It’s open (house) season! Three newly opened sites—3 World Trade Center, Domino Park and Hunter's Point South Waterfront Park—are among the must-sees of this year’s Open House New York Weekend, one of the largest architecture festivals in the country. The event unfolds over October 12 to 14.
In addition to the new sites, the festival will also host Factory Friday, where guests can attend off-the-radar tours of a dozen of facilities, among them Roni-Sue’s Chocolates on the Lower East Side, and Brooklyn's Breuckelen Distilling (makers of whiskey and gin), Sure Iron Works (steel fabrication) and Tri-Lox (architectural fabrication, wood products).
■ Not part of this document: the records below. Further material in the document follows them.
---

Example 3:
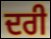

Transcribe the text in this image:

ਦਰੀ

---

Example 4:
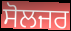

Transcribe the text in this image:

ਸੋਲਜਰ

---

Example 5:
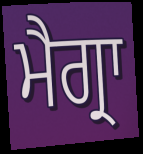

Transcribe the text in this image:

ਮੈਗ੍ਰਾ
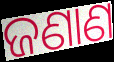
ଜଣାଣ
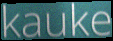
kauke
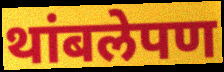
थांबलेपण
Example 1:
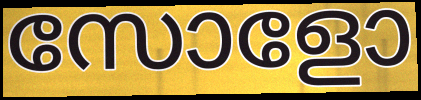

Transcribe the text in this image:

സോളോ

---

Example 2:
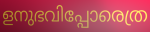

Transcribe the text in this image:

ളനുഭവിപ്പോരെത്ര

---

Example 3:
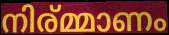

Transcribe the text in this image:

നിര്മ്മാണം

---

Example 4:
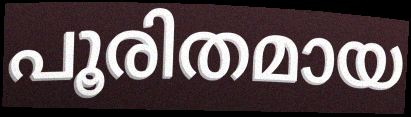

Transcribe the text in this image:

പൂരിതമായ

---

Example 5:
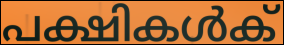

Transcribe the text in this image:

പക്ഷികൾക്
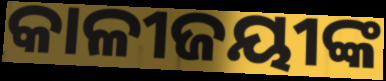
କାଳୀଜୟୀଙ୍କ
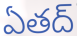
ఏతద్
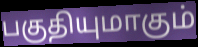
பகுதியுமாகும்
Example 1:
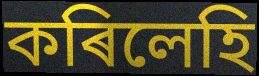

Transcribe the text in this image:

কৰিলেহি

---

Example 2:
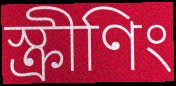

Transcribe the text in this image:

স্ক্ৰীণিং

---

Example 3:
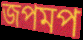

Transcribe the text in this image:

জপমপ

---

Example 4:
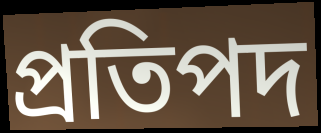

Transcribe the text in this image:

প্ৰতিপদ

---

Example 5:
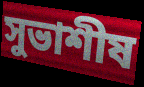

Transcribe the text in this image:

সুভাশীষ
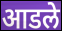
आडले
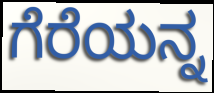
ಗೆರೆಯನ್ನ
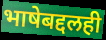
भाषेबद्दलही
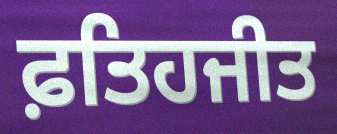
ਫ਼ਤਿਹਜੀਤ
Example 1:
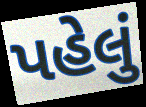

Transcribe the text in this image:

પહેલું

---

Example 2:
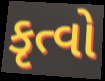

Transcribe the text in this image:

કૃત્વો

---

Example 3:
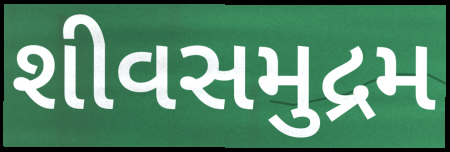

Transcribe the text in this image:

શીવસમુદ્રમ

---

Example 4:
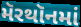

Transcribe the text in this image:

મૅરથૉનમાં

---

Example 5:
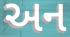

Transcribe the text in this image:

અન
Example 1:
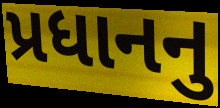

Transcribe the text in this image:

પ્રધાનનુ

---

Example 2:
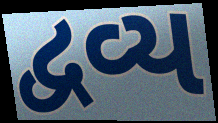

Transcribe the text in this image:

દ્વવ્ય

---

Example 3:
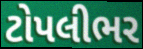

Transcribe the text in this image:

ટોપલીભર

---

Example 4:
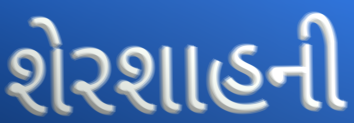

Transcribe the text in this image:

શેરશાહની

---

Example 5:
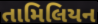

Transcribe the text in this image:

તામિલિયન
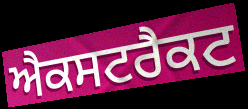
ਐਕਸਟਰੈਕਟ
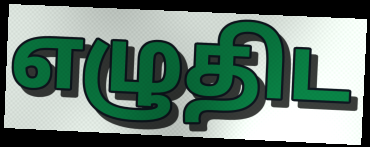
எழுதிட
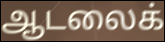
ஆடலைக்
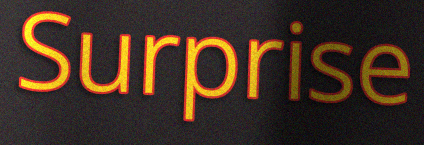
Surprise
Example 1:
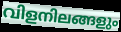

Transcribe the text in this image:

വിളനിലങ്ങളും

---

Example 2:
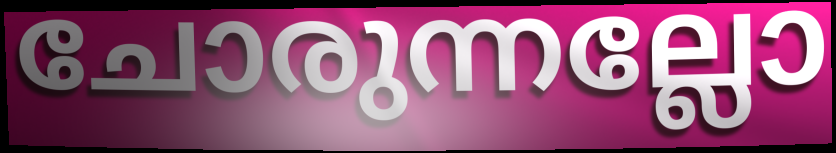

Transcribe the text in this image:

ചോരുന്നല്ലോ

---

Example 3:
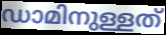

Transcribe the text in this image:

ഡാമിനുള്ളത്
“Open House New York is known for opening buildings, but what we really do is use buildings to tell stories and engage communities around questions about the future of New York,” says Gregory Wessner, the organization’s executive director. “Now more than ever, we are reminded that openness and access—to the city and to each other—are fundamental to a healthy civic life.”
Also on deck are a female-focused initiative called Works by Women, highlighting a selection of architecture, landscape architecture and urban design projects with principal designers who are women. Among the sites are 122 Community Arts Center by Deborah Berke Partners, East Village; Brooklyn Army Terminal by WXY Architecture + Urban Design, Sunset Park, Brooklyn; Hauser & Wirth Gallery West 22nd Street by Selldorf Architects, Chelsea; and NYPL 53rd Street Library by TEN Arquitectos, midtown.
As usual, the weekend will host a selection of studio open houses—Workshop/APD in midtown; Skidmore Owings & Merrill in the Financial District; Jaklitsch/Gardner Architects in the Flower District, and LOT-EK in Nolita are all aboard.
Organized by Open House New York, a nonprofit organization that “advocates for an open and inclusive city through year-round programs” in addition to the yearly main event, the festival will also celebrate the 25th anniversary of the Municipal Art Society with a selection of iconic sites such as Times Square and Staten Island's Freshkills Park to reveal the ways the society “helped preserve, shape or re-imagine the city’s built environment.”